--- SET PROBLEM ---
Copy the data word for word, starting at its first line and ending at the line that contains "সমাপ্তিসূচক". Include both of those lines.
====== DATA ENTRIES ======
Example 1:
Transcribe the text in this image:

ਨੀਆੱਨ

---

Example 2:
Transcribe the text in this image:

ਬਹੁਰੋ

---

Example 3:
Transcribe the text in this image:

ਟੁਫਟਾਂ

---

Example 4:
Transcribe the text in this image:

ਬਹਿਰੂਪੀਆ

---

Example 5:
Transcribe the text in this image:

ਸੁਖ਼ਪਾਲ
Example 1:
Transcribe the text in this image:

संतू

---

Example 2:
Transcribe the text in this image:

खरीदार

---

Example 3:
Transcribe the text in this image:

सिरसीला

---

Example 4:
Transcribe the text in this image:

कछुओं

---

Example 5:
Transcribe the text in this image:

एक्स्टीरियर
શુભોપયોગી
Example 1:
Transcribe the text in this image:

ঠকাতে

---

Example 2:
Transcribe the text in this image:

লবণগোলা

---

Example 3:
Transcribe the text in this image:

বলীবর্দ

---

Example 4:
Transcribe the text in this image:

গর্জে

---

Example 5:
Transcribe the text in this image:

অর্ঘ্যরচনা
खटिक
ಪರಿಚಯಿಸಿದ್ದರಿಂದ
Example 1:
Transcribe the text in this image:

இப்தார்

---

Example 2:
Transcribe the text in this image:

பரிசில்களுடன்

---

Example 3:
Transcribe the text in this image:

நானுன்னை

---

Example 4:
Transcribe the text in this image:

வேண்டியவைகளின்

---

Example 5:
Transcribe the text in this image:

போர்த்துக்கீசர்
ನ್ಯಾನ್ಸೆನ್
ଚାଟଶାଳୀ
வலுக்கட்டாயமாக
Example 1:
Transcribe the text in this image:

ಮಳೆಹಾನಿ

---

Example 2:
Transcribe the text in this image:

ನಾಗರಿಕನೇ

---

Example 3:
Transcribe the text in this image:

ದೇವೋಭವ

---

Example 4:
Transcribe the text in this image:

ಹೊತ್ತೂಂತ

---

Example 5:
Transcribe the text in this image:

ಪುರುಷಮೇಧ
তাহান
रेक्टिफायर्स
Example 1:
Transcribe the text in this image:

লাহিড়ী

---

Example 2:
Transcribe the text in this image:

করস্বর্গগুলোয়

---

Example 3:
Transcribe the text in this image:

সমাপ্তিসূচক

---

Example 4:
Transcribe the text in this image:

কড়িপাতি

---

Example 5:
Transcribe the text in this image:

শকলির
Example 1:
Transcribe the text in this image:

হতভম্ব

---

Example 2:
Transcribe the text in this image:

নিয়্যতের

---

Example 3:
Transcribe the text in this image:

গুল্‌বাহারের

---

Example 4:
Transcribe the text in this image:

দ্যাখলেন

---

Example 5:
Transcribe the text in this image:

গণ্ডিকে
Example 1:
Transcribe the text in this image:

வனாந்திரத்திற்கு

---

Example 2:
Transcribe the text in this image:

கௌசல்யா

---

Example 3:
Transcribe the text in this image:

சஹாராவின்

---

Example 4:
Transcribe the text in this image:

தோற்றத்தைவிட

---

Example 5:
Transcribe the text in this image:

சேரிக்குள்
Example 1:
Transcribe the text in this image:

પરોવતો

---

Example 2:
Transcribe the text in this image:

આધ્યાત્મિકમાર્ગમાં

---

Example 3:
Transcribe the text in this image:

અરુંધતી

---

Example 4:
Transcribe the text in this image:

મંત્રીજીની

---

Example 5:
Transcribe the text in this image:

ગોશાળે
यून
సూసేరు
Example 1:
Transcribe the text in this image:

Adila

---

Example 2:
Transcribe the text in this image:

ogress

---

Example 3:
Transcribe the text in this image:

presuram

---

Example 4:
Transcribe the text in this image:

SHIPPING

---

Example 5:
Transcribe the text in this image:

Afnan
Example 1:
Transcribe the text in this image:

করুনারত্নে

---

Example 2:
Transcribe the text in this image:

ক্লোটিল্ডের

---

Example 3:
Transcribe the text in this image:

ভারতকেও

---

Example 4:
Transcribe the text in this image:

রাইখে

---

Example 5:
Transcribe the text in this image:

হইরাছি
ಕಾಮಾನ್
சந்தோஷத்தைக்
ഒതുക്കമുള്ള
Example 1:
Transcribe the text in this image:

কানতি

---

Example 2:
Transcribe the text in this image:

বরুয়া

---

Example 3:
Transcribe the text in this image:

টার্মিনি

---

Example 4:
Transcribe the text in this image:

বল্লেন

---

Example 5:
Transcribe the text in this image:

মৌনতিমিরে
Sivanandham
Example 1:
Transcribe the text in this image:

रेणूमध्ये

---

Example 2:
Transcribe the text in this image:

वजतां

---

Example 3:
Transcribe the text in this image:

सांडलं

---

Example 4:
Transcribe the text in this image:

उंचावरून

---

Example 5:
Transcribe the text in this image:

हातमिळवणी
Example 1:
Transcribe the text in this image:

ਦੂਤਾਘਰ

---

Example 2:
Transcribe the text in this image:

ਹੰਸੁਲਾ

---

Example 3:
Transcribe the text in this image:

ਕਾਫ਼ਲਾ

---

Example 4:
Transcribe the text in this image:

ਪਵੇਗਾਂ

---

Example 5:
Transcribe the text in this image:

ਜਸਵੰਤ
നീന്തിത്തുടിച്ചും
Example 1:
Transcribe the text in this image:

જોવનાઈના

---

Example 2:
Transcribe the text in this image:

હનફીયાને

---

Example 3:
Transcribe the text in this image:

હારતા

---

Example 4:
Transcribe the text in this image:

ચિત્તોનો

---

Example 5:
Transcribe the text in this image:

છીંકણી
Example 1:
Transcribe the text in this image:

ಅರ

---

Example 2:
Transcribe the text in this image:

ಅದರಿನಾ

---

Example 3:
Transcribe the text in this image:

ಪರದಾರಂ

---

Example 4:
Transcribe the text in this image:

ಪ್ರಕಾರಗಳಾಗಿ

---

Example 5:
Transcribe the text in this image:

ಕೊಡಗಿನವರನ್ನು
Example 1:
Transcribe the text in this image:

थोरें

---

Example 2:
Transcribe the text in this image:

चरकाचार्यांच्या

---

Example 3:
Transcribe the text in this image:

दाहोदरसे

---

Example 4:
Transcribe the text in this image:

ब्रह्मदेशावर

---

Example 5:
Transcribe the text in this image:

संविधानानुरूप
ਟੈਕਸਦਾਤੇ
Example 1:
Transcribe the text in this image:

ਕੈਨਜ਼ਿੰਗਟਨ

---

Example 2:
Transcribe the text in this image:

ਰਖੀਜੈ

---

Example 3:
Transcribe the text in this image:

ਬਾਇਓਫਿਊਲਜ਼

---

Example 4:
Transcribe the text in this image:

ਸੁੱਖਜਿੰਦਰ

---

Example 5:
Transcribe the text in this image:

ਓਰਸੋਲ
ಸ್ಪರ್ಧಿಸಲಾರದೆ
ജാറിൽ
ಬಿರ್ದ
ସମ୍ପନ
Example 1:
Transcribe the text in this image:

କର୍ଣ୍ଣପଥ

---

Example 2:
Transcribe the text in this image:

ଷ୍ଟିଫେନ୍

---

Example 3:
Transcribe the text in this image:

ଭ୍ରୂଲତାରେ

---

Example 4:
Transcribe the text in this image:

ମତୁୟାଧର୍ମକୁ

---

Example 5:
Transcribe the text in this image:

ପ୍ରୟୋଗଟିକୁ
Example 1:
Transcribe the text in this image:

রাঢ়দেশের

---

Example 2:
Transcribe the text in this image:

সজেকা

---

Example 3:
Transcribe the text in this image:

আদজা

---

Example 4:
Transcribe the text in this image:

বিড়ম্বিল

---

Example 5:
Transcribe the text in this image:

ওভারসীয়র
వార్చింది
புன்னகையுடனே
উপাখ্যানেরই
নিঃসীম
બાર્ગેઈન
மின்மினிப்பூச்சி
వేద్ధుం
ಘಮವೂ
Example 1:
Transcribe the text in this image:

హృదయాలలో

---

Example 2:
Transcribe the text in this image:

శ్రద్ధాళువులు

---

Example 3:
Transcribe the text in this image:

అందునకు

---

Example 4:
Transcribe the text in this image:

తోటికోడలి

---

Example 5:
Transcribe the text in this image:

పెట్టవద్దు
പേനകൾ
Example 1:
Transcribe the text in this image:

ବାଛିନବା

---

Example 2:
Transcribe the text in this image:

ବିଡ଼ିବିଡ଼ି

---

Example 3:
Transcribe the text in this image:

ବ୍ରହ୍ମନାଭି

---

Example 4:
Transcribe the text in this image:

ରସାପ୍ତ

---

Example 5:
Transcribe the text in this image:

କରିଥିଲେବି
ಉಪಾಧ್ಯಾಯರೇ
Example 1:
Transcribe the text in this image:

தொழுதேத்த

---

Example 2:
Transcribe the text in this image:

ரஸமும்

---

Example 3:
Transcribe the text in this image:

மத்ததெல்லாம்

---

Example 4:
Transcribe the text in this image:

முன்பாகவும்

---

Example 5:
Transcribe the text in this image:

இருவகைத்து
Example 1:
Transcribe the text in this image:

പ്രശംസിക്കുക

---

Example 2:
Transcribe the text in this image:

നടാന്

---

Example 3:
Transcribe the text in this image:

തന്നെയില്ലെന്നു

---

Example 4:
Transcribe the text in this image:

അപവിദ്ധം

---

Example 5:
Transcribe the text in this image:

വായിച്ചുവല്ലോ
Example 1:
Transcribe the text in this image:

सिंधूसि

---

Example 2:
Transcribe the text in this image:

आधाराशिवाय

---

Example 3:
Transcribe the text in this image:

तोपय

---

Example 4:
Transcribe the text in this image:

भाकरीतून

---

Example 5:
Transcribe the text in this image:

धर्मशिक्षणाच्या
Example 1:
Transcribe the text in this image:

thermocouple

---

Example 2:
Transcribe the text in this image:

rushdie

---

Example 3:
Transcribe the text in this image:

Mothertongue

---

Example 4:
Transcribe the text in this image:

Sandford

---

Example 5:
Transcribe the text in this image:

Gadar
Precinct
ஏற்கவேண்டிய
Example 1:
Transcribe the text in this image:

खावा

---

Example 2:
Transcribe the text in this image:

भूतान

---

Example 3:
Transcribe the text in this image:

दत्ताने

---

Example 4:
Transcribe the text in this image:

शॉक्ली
======
--- FULL ANSWER ---
Example 1:
Transcribe the text in this image:

ਨੀਆੱਨ

---

Example 2:
Transcribe the text in this image:

ਬਹੁਰੋ

---

Example 3:
Transcribe the text in this image:

ਟੁਫਟਾਂ

---

Example 4:
Transcribe the text in this image:

ਬਹਿਰੂਪੀਆ

---

Example 5:
Transcribe the text in this image:

ਸੁਖ਼ਪਾਲ
Example 1:
Transcribe the text in this image:

संतू

---

Example 2:
Transcribe the text in this image:

खरीदार

---

Example 3:
Transcribe the text in this image:

सिरसीला

---

Example 4:
Transcribe the text in this image:

कछुओं

---

Example 5:
Transcribe the text in this image:

एक्स्टीरियर
શુભોપયોગી
Example 1:
Transcribe the text in this image:

ঠকাতে

---

Example 2:
Transcribe the text in this image:

লবণগোলা

---

Example 3:
Transcribe the text in this image:

বলীবর্দ

---

Example 4:
Transcribe the text in this image:

গর্জে

---

Example 5:
Transcribe the text in this image:

অর্ঘ্যরচনা
खटिक
ಪರಿಚಯಿಸಿದ್ದರಿಂದ
Example 1:
Transcribe the text in this image:

இப்தார்

---

Example 2:
Transcribe the text in this image:

பரிசில்களுடன்

---

Example 3:
Transcribe the text in this image:

நானுன்னை

---

Example 4:
Transcribe the text in this image:

வேண்டியவைகளின்

---

Example 5:
Transcribe the text in this image:

போர்த்துக்கீசர்
ನ್ಯಾನ್ಸೆನ್
ଚାଟଶାଳୀ
வலுக்கட்டாயமாக
Example 1:
Transcribe the text in this image:

ಮಳೆಹಾನಿ

---

Example 2:
Transcribe the text in this image:

ನಾಗರಿಕನೇ

---

Example 3:
Transcribe the text in this image:

ದೇವೋಭವ

---

Example 4:
Transcribe the text in this image:

ಹೊತ್ತೂಂತ

---

Example 5:
Transcribe the text in this image:

ಪುರುಷಮೇಧ
তাহান
रेक्टिफायर्स
Example 1:
Transcribe the text in this image:

লাহিড়ী

---

Example 2:
Transcribe the text in this image:

করস্বর্গগুলোয়

---

Example 3:
Transcribe the text in this image:

সমাপ্তিসূচক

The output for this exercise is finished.